Commence la conquête de ce qui se révèle être un vaste empire, dont Bernard Lavallé reconstitue l’épopée sanglante et glorieuse qui mène Francisco Pizarro jusqu’au sommet. L’homme, s’il est taciturne, ne manque ni de courage, ni de détermination et encore moins de ruse pas plus qu’il ne s’embarrasse de vergogne : l’épisode de la capture de l’Inca Atahualpa à Cajamarca en novembre 1532 illustre parfaitement ses caractéristiques.

Pourtant, ce n’est pas tant la rencontre entre deux mondes, ni même les vicissitudes de la conquête, que Bernard Lavallé s’attache à souligner mais les rivalités entre les conquistadors. En plus d’être l’affaire de la fratrie Pizarro, l’aventure péruvienne est le fait de nombreuses individualités avec lesquelles il dut compter. Si Hernando de Soto, premier à rencontrer l’Inca, comprend qu’il ne pourra sans mal se tailler un territoire à l’image de Cortès et choisit de reporter ses projets sous des cieux plus septentrionaux, Diego de Almagro, l’associé de Pizarro lésé dans les capitulaciones, ne l’entend pas ainsi. Dans la confrontation avec les frères Pizarro, qui tourne à la guerre civile, il y perd la liberté lors de la bataille des Salines en avril 1538, puis la vie, exécuté pour atteinte à l’autorité royale, ce dont ses partisans tirent vengeance en assassinant Francisco Pizarro le 26 juin 1541.

Si «ses longues années américaines (…) sont marquées d’interminables cohortes de morts, surtout indiens» (p.317), le destructeur de l’empire inca apparaît aussi comme un fondateur. En répartissant selon le modèle colonial espagnol les terres et leurs habitants entre les conquérants, il instaure un modèle social et foncier qui n’a pas entièrement disparu aujourd’hui, certains indiens n’ayant toujours aucune existence légale, condamnés à servir dans les haciendas. Parallèlement, la fondation de villes concrétise l’appropriation et achève le tissu administratif espagnol. La route de Pizarro est jalonnée de ces fondations dont les plus fameuses restent Jauja et Lima en 1535. Pour ces raisons, le conquistador est à l’origine de la naissance douloureuse du monde andin moderne et sa biographie apparaît d’autant plus d’actualité.

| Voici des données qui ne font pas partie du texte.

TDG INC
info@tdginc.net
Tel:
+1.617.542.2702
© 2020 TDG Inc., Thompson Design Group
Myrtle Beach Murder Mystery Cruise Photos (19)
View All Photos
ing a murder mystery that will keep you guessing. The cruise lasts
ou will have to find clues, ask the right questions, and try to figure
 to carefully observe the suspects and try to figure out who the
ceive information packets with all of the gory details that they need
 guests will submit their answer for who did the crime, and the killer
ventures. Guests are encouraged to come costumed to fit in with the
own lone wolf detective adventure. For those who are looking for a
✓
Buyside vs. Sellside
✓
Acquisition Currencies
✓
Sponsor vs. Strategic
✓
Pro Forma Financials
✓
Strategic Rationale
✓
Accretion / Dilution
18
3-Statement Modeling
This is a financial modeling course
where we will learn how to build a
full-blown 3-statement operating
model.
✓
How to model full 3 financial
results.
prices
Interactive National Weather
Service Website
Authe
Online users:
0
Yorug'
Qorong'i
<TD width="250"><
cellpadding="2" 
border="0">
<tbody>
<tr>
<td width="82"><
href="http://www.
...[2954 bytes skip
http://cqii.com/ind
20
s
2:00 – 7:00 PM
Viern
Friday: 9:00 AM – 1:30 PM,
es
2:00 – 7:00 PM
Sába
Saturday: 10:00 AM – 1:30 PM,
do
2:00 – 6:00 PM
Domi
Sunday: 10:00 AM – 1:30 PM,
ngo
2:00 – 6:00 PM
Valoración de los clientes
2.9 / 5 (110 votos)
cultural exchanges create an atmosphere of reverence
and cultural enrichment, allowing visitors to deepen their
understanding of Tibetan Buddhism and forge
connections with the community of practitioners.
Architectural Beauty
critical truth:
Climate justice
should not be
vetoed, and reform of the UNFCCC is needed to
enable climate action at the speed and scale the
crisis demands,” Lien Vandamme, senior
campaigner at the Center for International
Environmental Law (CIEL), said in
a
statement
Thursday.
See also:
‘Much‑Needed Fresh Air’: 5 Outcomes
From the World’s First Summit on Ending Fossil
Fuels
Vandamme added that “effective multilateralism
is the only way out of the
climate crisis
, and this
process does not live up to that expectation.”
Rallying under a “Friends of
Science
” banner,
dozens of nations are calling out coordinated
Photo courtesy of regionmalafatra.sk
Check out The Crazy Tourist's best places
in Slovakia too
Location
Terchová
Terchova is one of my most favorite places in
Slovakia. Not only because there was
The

S’appuyant sur les relations des chroniqueurs du temps ainsi que sur les travaux des historiens hispaniques qu’il confronte avec maîtrise, et sans hésiter à incliner dans le sens de telle ou telle analyse, l’auteur dresse le portrait d’un conquistador de l’extrême, donc quelque peu atypique. Paradoxalement cet atypisme lui permet de faire de Pizarro un archétype du conquistador, montrant toutes les facettes, les réussites et les limites, d’un groupe d’individus dont les hauts faits personnels introduisent une rupture dans l’histoire continentale. Il inscrit le bâtard dans une logique de réseaux en soulignant les relations familiales et les rapports entre les conquistadors ; il insère ainsi le conquérant dans la dynamique politique des relations entre la Couronne et ces mêmes conquistadors.